Every book has a budget that includes all the costs involved in publishing it. The advance paid to the author is only one of the many costs, and likely not the highest one. How much of the cost the advance will be will depend on the author and the author's track record. I heard pretty believable claims a while back from someone in a position to know that nobody made money publishing Stephen King. He was in a position to demand enough up front, and a high enough royalty rate, that what might have been profit for the publisher went to King. They published him for the prestige of doing do.

Agents trying to negotiate an advance that won't earn out is a rational response to a situation where the advance is usually all the author and agent will ever see.

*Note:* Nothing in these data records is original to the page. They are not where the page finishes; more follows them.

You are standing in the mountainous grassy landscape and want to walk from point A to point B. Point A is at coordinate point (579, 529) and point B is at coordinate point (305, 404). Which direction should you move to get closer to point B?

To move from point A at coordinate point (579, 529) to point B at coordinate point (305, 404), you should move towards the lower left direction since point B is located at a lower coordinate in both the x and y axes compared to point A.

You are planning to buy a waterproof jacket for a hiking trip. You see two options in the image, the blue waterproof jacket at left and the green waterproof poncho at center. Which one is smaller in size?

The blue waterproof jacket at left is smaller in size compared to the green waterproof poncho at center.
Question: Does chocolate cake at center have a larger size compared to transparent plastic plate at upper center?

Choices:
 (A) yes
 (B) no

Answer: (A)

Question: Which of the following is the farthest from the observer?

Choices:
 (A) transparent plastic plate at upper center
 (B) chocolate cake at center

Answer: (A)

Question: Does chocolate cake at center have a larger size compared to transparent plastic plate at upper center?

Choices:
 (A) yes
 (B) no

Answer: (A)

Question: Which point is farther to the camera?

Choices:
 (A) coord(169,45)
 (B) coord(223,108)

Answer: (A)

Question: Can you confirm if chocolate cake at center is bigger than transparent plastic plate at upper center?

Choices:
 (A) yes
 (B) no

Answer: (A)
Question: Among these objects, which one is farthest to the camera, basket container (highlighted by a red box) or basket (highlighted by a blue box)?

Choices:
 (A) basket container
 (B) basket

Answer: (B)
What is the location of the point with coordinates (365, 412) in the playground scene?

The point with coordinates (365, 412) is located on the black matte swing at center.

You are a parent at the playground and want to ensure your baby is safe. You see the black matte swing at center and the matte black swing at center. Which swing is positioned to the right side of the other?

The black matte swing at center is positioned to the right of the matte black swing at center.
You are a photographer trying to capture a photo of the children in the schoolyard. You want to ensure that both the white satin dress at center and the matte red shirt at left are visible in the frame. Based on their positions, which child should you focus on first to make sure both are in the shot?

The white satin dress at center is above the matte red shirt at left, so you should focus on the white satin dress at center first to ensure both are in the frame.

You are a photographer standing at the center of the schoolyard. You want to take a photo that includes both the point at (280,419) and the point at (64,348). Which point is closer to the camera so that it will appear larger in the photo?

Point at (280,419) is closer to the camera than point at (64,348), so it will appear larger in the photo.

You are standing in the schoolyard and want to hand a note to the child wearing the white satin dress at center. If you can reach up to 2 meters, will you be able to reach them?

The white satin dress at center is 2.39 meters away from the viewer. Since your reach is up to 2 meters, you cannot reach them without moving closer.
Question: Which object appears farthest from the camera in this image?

But that advance will not be the reason the book won't generate royalties.

An old friend was an editor at a trade house that was a unit of a diversified entertainment and media corporation, in the days when there were perceived synergies in having all forms of content under one roof. He recounted getting a visit from a guy on the movie production side of the company who pointed at the mid-list titles and said "Why did you publish those? Why not publish just the best sellers?" The question to ask back in those cases is "Why did you greenlight notable bombs A, B, and C, and instead just produce $100 million grosser D?"

The answer in both cases is that you have no idea what might become a hit until you offer it. You put it on the market and see what happens. You pray to $DEITY that enough of what you produce will be hits to cover your losses on what tanks. Sometime you lose the bet, and go out of business.

The problem publishing has faced for as long as I've been paying attention has been "Way too many books chasing too few readers". Back before the Internet Ate the World, and eBooks and self-publishing were even possible, I saw American Bookseller's Association stats saying that there were over 50,000 new traditionally published title releases in the US per year. That's a thousand new books a week. Who would buy and read them all?

The answer is, they weren't bought and read. The failed to reach an audience, died on the shelves, and got returned for credit. The advance was the only money the author would ever see.

Now we have self-publishing and indie-publishing, and it's more like a thousand new books a day It's the same question above, with the same answer only more so.

The vast majority of books won't generate royalties because the vast majority of books won't sell. There is too much competition. The size of the advance won't be a factor.